What happens when you take the music out of an anime? Some might say the end result is a more authentic understanding of the dialogue. Perhaps even a more pure interaction between the audience and the characters on screen. Yet music helps to set a mood that can’t be presented through simple, or even complex, dialogue. Unlike a good book, an anime won’t tell you how you’re supposed to feel about a character or a situation. It won’t paint that setting for you in words. It can, however, help you adapt to the emotional setting through sounds. Slam Dunk, an intense anime from the 90's about a high school basketball team (think a 90's version of Kuroko no Basket) has an original sound track made to match the fully-realized energy of the show’s sweaty action scenes.
Take the two original theme songs, for example.
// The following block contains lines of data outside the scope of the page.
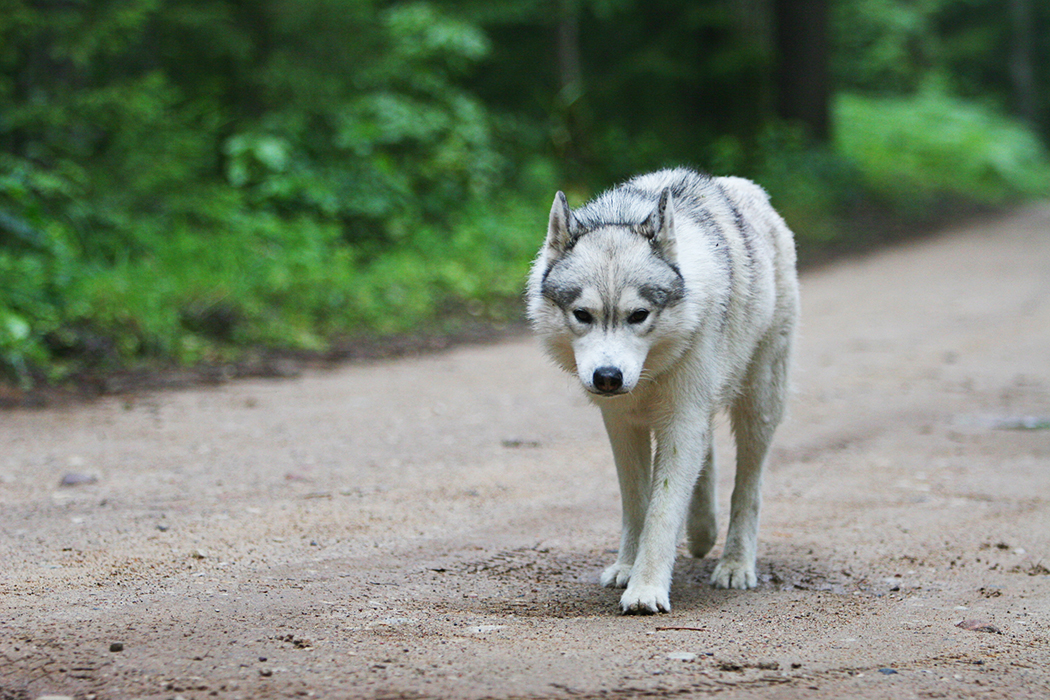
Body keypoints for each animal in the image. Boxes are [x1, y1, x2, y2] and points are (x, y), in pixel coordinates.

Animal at [529, 167, 797, 612]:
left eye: (639, 315)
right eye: (582, 315)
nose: (608, 377)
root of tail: (748, 189)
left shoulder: (682, 420)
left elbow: (663, 510)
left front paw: (646, 589)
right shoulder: (623, 424)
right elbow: (637, 504)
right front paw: (626, 567)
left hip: (758, 407)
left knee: (748, 487)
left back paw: (735, 564)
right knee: (708, 459)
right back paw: (702, 533)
The first, Kimi ga Suki da to Sakebitai by Baad, has a steady fervency to it that is fully representative of a great sports anime. There’s also a romantic lilt to the song, one that denotes a significant love of the game. Couple that with the action shots in the background of intricate crossovers and powerful slam dunks (because of course), and you have a theme song that is extremely fitting for an anime about basketball.
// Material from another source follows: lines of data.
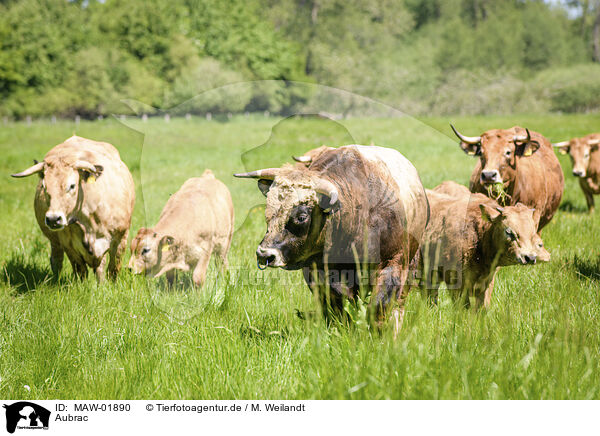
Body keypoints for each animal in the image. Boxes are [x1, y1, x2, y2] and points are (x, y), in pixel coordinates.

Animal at [11, 135, 135, 282]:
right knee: (56, 260)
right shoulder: (68, 245)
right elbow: (80, 271)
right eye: (44, 187)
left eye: (72, 186)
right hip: (55, 241)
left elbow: (113, 269)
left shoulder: (120, 238)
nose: (53, 219)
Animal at [232, 145, 428, 332]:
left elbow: (378, 308)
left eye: (302, 216)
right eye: (268, 212)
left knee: (399, 304)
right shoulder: (316, 272)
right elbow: (337, 304)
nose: (264, 254)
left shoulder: (392, 264)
As with most anime, Slam Dunk’s OST has much slower end themes. The end themes for the show are no less fervent than the opening themes, but express a bit more emotional appeal. In a sense, they may even produce a sense of pleading. Pleading for what, however? One end theme for the show, Anata Dake Mitsumeteru by Maki Ohguro, fits snugly into this thematic style, with the lyrics of the song expressing desire to love and be loved. One might suggest that this is not exactly fitting with an anime about basketball, yet the love of the game, for many, is as much a romance as it is for entertainment and personal enjoyment. In the anime the characters take the sport very seriously. If you’re not in the game, you’re not living. If you aren’t winning, you don’t want it hard enough.
Slam Dunk’s OST is filled with emotion, action, suspense. It has music exemplifying every aspect of human emotion. This is indicative of the popularity of the sport in Japan. It’s a sport popular enough for anime about Basketball to attract big name bands and musicians for original sound tracks. It’s important enough for the well-known American magazine Sports Illustrated to write an article about the influence of Slam Dunk on the sport’s popularity. Not sold? Watch the anime. Enjoy the music. After all, “ball is life”.